Closed WestpacOpenBanking closed 5 years ago

WestpacOpenBanking commented 5 years ago

Access token expiry expectations

There is currently no mechanism in the security standard to extend the life of an access token beyond the initial lifetime set without the use of a refresh token.

In particular, the OAuth2 standard, a normative reference for the security standard, states that access tokens should have a specific lifetime in seconds at creation, recommends a maximum lifetime of 10 minutes, and requires that access tokens cannot be modified.
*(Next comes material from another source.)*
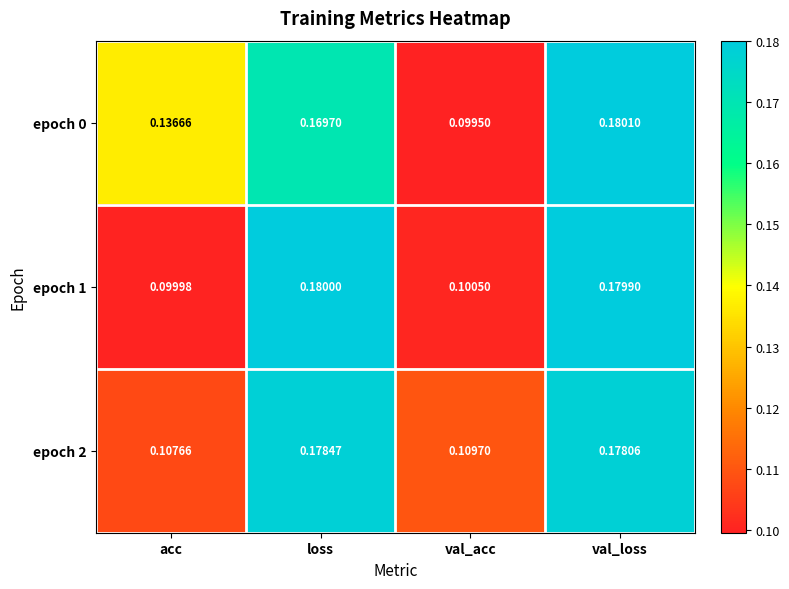

At which label does epoch 0 reach its peak?

val_loss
In particular, there is currently no mechanism in the security standard to extend the life of an access token beyond the initial lifetime set, only obtaining a new access token with a refresh token. For the reasons we point out that the candidate proposal that:

Access Tokens will expire after: • 10 minutes of inactivity • 60 minutes total duration

is non-standard behaviour. We strongly suggest avoiding deviation from normative references identified in the security standard and instead recommend retaining approaches and tools that have been tested to be secure.

FAPI HTTP request headers

With regard to NAB’s comment on FAPI HTTP request headers, we remark that the original user agent of the customer device is not provided for in the FAPI spec. The user agent transmitted is instead a custom user agent that represents the data recipient.

JamesMBligh commented 5 years ago

This has been dealt with via the feedback to the NFR proposal at: https://github.com/ConsumerDataStandardsAustralia/standards/issues/21

The final position was to define a TTL of 10 minutes for an access token.